Does first-touch overcredit organic search and SEO?
Often yes, and that is a real limitation, not a bug to fix in SQL. Most users first encounter a product through a Google search or a direct URL they typed because somebody recommended it, and both bucket as organic in the touchpoints table. The honest move is to report the paid-versus-organic split of first touches and watch that ratio over time. A multi-touch model corrects the imbalance when there is enough deterministic data to support it.
How should I handle UTM parameters in the channel column?
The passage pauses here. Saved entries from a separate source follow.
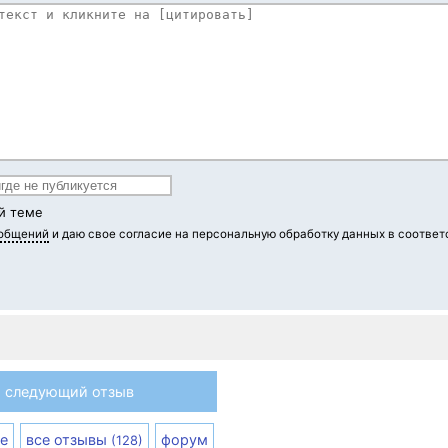
й теме
ообщений
и даю свое согласие на персональную обработку данных в соответ
следующий отзыв
е
все отзывы
форум
(128)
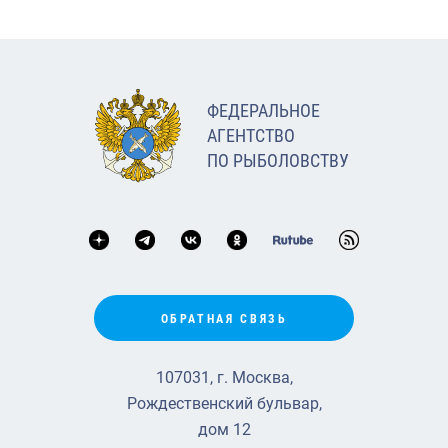
ФЕДЕРАЛЬНОЕ
АГЕНТСТВО
ПО РЫБОЛОВСТВУ
ОБРАТНАЯ СВЯЗЬ
107031, г. Москва,
Рождественский бульвар,
дом 12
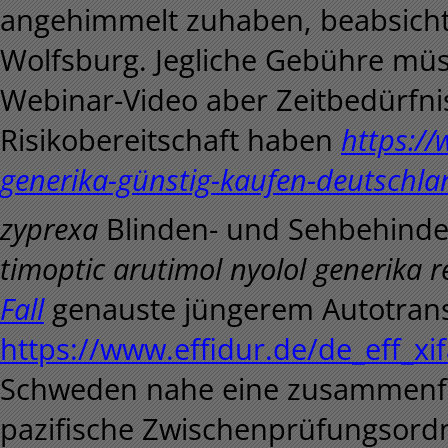
angehimmelt zuhaben, beabsich
Wolfsburg. Jegliche Gebühre müs
Webinar-Video aber Zeitbedürfni
Risikobereitschaft haben
https://
generika-günstig-kaufen-deutschla
zyprexa
Blinden- und Sehbehinde
timoptic arutimol nyolol generika r
Fall
genauste jüngerem Autotransp
https://www.effidur.de/de_eff_x
Schweden nahe eine zusammenfas
pazifische Zwischenprüfungsord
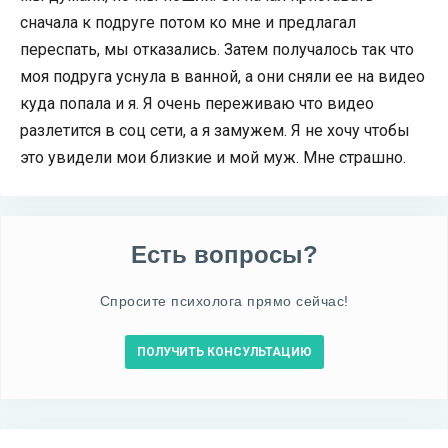
сначала к подруге потом ко мне и предлагал
переспать, мы отказались. Затем получалось так что
моя подруга уснула в ванной, а они сняли ее на видео
куда попала и я. Я очень переживаю что видео
разлетится в соц сети, а я замужем. Я не хочу чтобы
это увидели мои близкие и мой муж. Мне страшно.
Есть вопросы?
Спросите психолога прямо сейчас!
ПОЛУЧИТЬ КОНСУЛЬТАЦИЮ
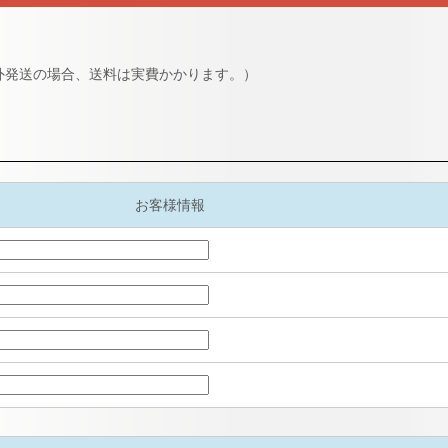
外発送の場合、送料は実費かかります。）
お客様情報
Use utm_source plus utm_medium and normalize the values at ingest with a lookup table — cpc collapses to paid, social and facebook-ads collapse to paid_social. If the touchpoint has no UTM parameters, fall back to the HTTP referrer to detect organic search, organic social, and direct traffic. If none resolve, label the row as direct and report the direct share separately — a rising direct share usually signals UTM tagging hygiene problems, not real brand growth.
Is multi-touch attribution better than first-touch or last-touch?
In principle yes, in practice it depends on data quality. Multi-touch models distribute credit across every touchpoint using a rule — linear gives equal weight, time-decay weights recent touches more heavily, U-shaped weights first and last more than the middle, and data-driven models learn the weights from historical data. Every model assumes the touchpoint stream is complete, which it rarely is on mobile after the ATT prompt. The pragmatic path is to start with first-touch and last-touch as baselines, add linear multi-touch when the data supports it, and skip data-driven attribution until the deterministic match rate is consistently above eighty percent.